On 1/19/2014 4:14 AM, Bruno Marchal wrote:
On 18 Jan 2014, at 05:27, LizR wrote:
On 18 January 2014 17:16, meekerdb <[email protected] <mailto:[email protected]>>
wrote:
On 1/17/2014 5:40 PM, LizR wrote:
But apparently the brain has a lot to do with those computations in
Platonia,
c.f. anesthetic. Notice that I'm not a disciple of Platonia.
Me neither, I am agnostic - but within comp it is assumed, so while
discussing
comp we have to assume it (unless we're rejecting comp on that basis). But
I can
see that Platonia makes sense in that 17 does seem to be prime idependently
of you
and me and everyone else, which is (I'm told) enough for the whole shebang
to come
into some sort of existence.
I don't think you have to buy the equivalence between (17 is prime) is true
and (17
is prime) exists. In fact Bruno always says you only have to believe the
first for
his argument to succeed. But then he slips in the UD and it seems that
every truth
of arithmetic implies and existence. I think this is the same problem as step 8.
If everything has to be simulated, then there's no difference between simulated and
real. If I'm "really" existing in an infinity of world/simulations that
are *just
like this one up to now* - then they ARE this one (c.f. Leibniz).
Well, I haven't managed to get my head around step 8, at least, not if step 8 is the
MGA? (Or maybe I did, if it isn't....)
May be there is a simpler argument than step 8 (MGA). It is the fact that you need
magical (non Turing emulable) matter for a machine being able to distinguish "real
matter" (what could be that?) from its an arithmetical emulation.

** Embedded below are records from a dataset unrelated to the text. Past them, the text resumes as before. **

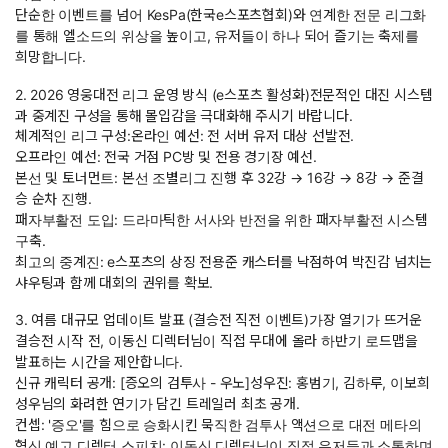
단순한 이벤트를 넘어 KesPa(한국e스포츠협회)와 연계한 전문 리그화
를 통해 엘소드의 위상을 높이고, 유저들이 하나 되어 즐기는 축제를
희망합니다.
2. 2026 영웅대전 리그 운영 방식 (e스포츠 활성화)전문적인 대진 시스템
과 중계진 구성을 통해 몰입감을 극대화해 주시기 바랍니다.
체계적인 리그 구성:온라인 예선: 전 서버 유저 대상 선발전.
오프라인 예선: 전국 거점 PC방 및 전용 경기장 예선.
본선 및 토너먼트: 본선 조별리그 진행 후 32강 → 16강 → 8강 → 준결
승 순차 진행.
패자부활전 도입: 드라마틱한 서사와 반전을 위한 패자부활전 시스템
구축.
최고의 중계진: e스포츠의 상징 전용준 캐스터를 낙점하여 박진감 넘치는
샤우팅과 함께 대회의 권위를 확보.
3. 여름 대규모 업데이트 발표 (결승전 직전 이벤트)가장 열기가 뜨거운
결승전 시작 전, 이동신 디렉터님이 직접 무대에 올라 하반기 로드맵을
발표하는 시간을 제안합니다.
신규 캐릭터 공개: [증오의 검투사 - 우노]성우진: 홍범기, 김하루, 이보희
성우님의 화려한 연기가 담긴 트레일러 최초 공개.
컨셉: '증오'를 힘으로 승화시킨 묵직한 검투사 액션으로 대전 메타의
혁신 예고.디렉터 스피치: 이동신 디렉터님이 직접 유저들과 소통하며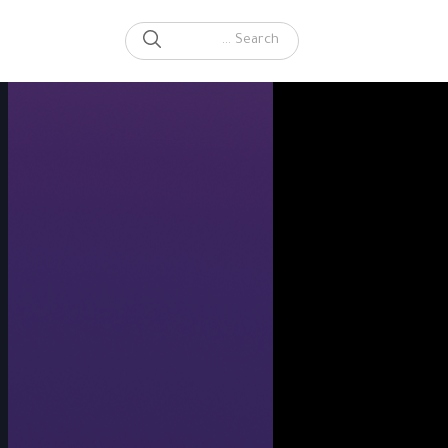
SEARCH
Search for: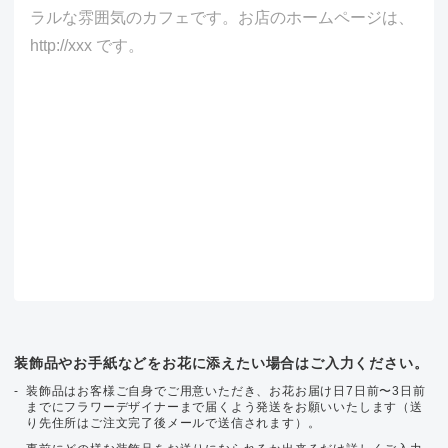
装飾品やお手紙などをお花に添えたい場合はご入力ください。
装飾品はお客様ご自身でご用意いただき、お花お届け日7日前〜3日前
までにフラワーデザイナーまで届くよう発送をお願いいたします（送
り先住所はご注文完了後メールで送信されます）。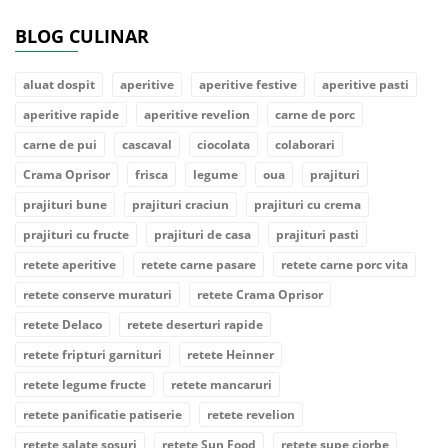
BLOG CULINAR
aluat dospit
aperitive
aperitive festive
aperitive pasti
aperitive rapide
aperitive revelion
carne de porc
carne de pui
cascaval
ciocolata
colaborari
Crama Oprisor
frisca
legume
oua
prajituri
prajituri bune
prajituri craciun
prajituri cu crema
prajituri cu fructe
prajituri de casa
prajituri pasti
retete aperitive
retete carne pasare
retete carne porc vita
retete conserve muraturi
retete Crama Oprisor
retete Delaco
retete deserturi rapide
retete fripturi garnituri
retete Heinner
retete legume fructe
retete mancaruri
retete panificatie patiserie
retete revelion
retete salate sosuri
retete Sun Food
retete supe ciorbe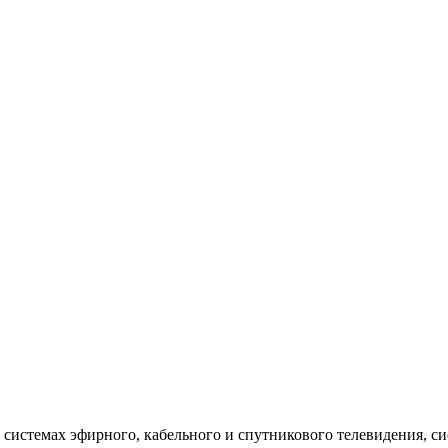
 системах эфирного, кабельного и спутникового телевидения, с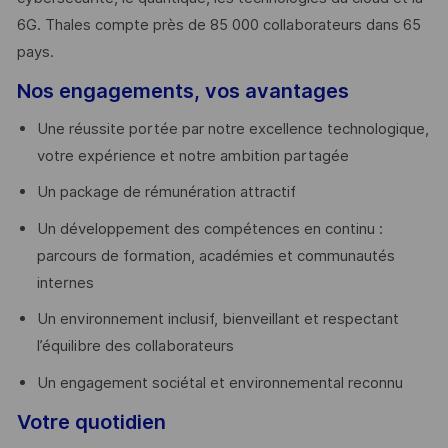
6G. Thales compte près de 85 000 collaborateurs dans 65
pays. ​
Nos engagements, vos avantages
Une réussite portée par notre excellence technologique,
votre expérience et notre ambition partagée
Un package de rémunération attractif
Un développement des compétences en continu :
parcours de formation, académies et communautés
internes
Un environnement inclusif, bienveillant et respectant
l’équilibre des collaborateurs
Un engagement sociétal et environnemental reconnu
Votre quotidien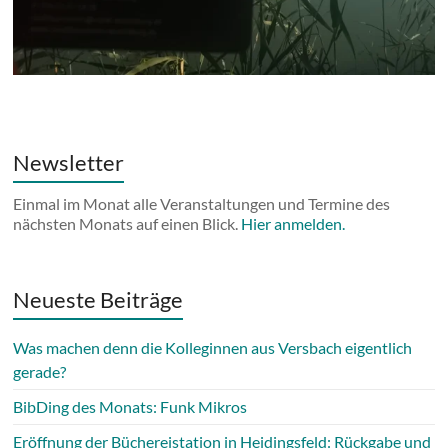
Newsletter
Einmal im Monat alle Veranstaltungen und Termine des
nächsten Monats auf einen Blick.
Hier anmelden.
Neueste Beiträge
Was machen denn die Kolleginnen aus Versbach eigentlich
gerade?
BibDing des Monats: Funk Mikros
Eröffnung der Büchereistation in Heidingsfeld: Rückgabe und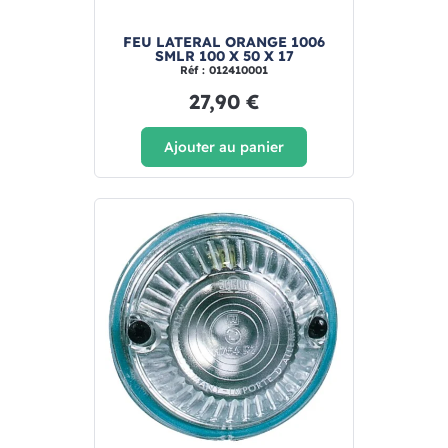
FEU LATERAL ORANGE 1006
SMLR 100 X 50 X 17
Réf : 012410001
27,90 €
Ajouter au panier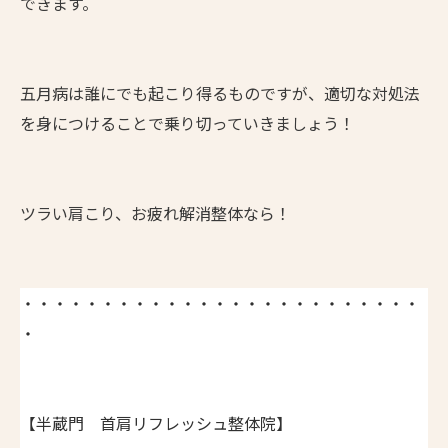
できます。
五月病は誰にでも起こり得るものですが、適切な対処法
を身につけることで乗り切っていきましょう！
ツラい肩こり、お疲れ解消整体なら！
・・・・・・・・・・・・・・・・・・・・・・・・・
・
【半蔵門 首肩リフレッシュ整体院】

Not if the machine is made of "real matter". I think a machine made of arithmetic can
only count numbers as "real matter".
Brent
So, even without the MGA, you can understand that the notion of "real matter" can only
be a reification of an unknown (real matter) to prevent the use of a simple theory. This
makes already the "real matter argument" like a creationist god-of-the-gap.
MGA just extends this in showing that not only that "real matter" is a reification, but
that it needs some quite ad hoc components. Not all philosophers are against
reification, so MGA makes the absurdity of doing that reification (in this context) much
more palpable.
I suppose what I need to know is how the existence (in any sense) of the integers and
elementary arithmetic operations creates computations.

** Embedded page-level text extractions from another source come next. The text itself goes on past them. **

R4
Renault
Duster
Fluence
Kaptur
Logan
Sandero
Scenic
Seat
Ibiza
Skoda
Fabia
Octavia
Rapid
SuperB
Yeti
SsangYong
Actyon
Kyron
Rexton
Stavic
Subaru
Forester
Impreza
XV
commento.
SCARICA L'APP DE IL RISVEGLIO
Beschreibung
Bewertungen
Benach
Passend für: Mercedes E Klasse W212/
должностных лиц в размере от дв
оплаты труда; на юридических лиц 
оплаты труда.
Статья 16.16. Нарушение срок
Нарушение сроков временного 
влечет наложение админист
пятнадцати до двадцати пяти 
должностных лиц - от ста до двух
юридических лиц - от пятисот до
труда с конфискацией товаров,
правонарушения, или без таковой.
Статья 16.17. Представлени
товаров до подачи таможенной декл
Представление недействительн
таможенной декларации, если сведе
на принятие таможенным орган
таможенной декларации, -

Yes, that is a key point. It is not simple to explain, although more or less standard in
mathematical logic.
The problem here is that we must distinguish between a computation and a description of
a computation, and understand that if RA can prove the existence of a computation only
through the existence of a description of a computation, then the computation exists.
This is subtle because it needs to see well the difference between syntaxical sentences
and semantical statements, ...
We can come back on this. It is well done in some books.

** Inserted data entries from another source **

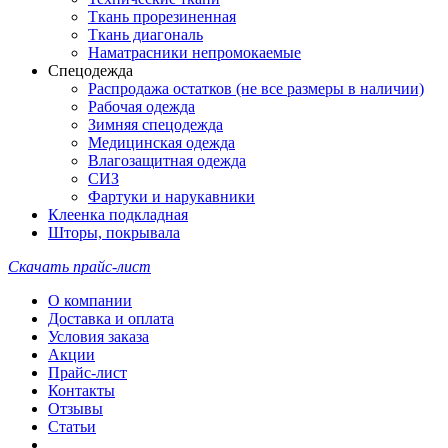
Ткань прорезиненная
Ткань диагональ
Наматрасники непромокаемые
Спецодежда
Распродажа остатков (не все размеры в наличии)
Рабочая одежда
Зимняя спецодежда
Медицинская одежда
Влагозащитная одежда
СИЗ
Фартуки и нарукавники
Клеенка подкладная
Шторы, покрывала
Скачать прайс-лист
О компании
Доставка и оплата
Условия заказа
Акции
Прайс-лист
Контакты
Отзывы
Статьи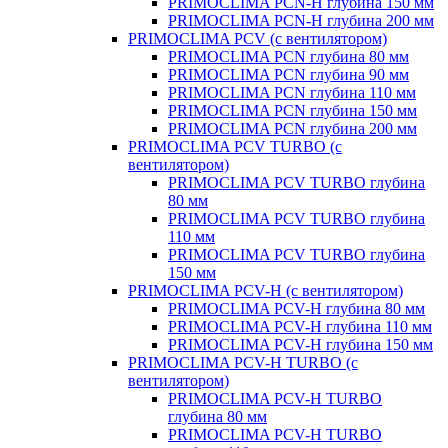
PRIMOCLIMA PCN-H глубина 150 мм
PRIMOCLIMA PCN-H глубина 200 мм
PRIMOCLIMA PCV (c вентилятором)
PRIMOCLIMA PCN глубина 80 мм
PRIMOCLIMA PCN глубина 90 мм
PRIMOCLIMA PCN глубина 110 мм
PRIMOCLIMA PCN глубина 150 мм
PRIMOCLIMA PCN глубина 200 мм
PRIMOCLIMA PCV TURBO (c
вентилятором)
PRIMOCLIMA PCV TURBO глубина
80 мм
PRIMOCLIMA PCV TURBO глубина
110 мм
PRIMOCLIMA PCV TURBO глубина
150 мм
PRIMOCLIMA PCV-H (c вентилятором)
PRIMOCLIMA PCV-H глубина 80 мм
PRIMOCLIMA PCV-H глубина 110 мм
PRIMOCLIMA PCV-H глубина 150 мм
PRIMOCLIMA PCV-H TURBO (c
вентилятором)
PRIMOCLIMA PCV-H TURBO
глубина 80 мм
PRIMOCLIMA PCV-H TURBO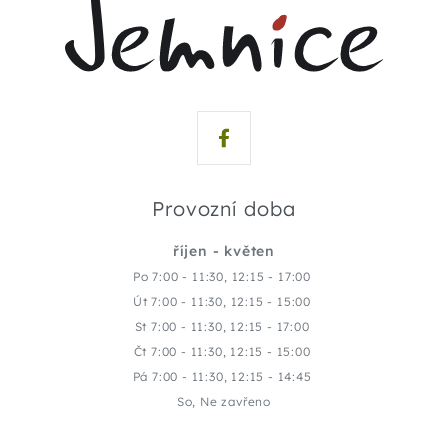
Provozní doba
říjen - květen
Po 7:00 - 11:30, 12:15 - 17:00
Út 7:00 - 11:30, 12:15 - 15:00
St 7:00 - 11:30, 12:15 - 17:00
Čt 7:00 - 11:30, 12:15 - 15:00
Pá 7:00 - 11:30, 12:15 - 14:45
So, Ne zavřeno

In fact every possible computation. I believe it's done indexically, whatever that
means ... but I think this is about where I start to feel I shouldn't bother my pretty
little head.
If the sheer existence of numbers, + and x implies that all possible computations
"exist "(in an abstract sense) then it all follows - in an abstract sense.
Yes, and the concrete experience will exist too, in that abstract sense, and that's is
enough for the existence of indexically concrete experience. Tegmark is right on this
(but not original in the prior publication sense).
This brings me back to your comment about equivalence (or not). The thing is, I'd like
to know what I'm buying or not buying before I decide whether to buy it!
You need to buy only two things: "yes doctor" and Church thesis. AR is implicit in
Church thesis (and in the whole of science, I would add).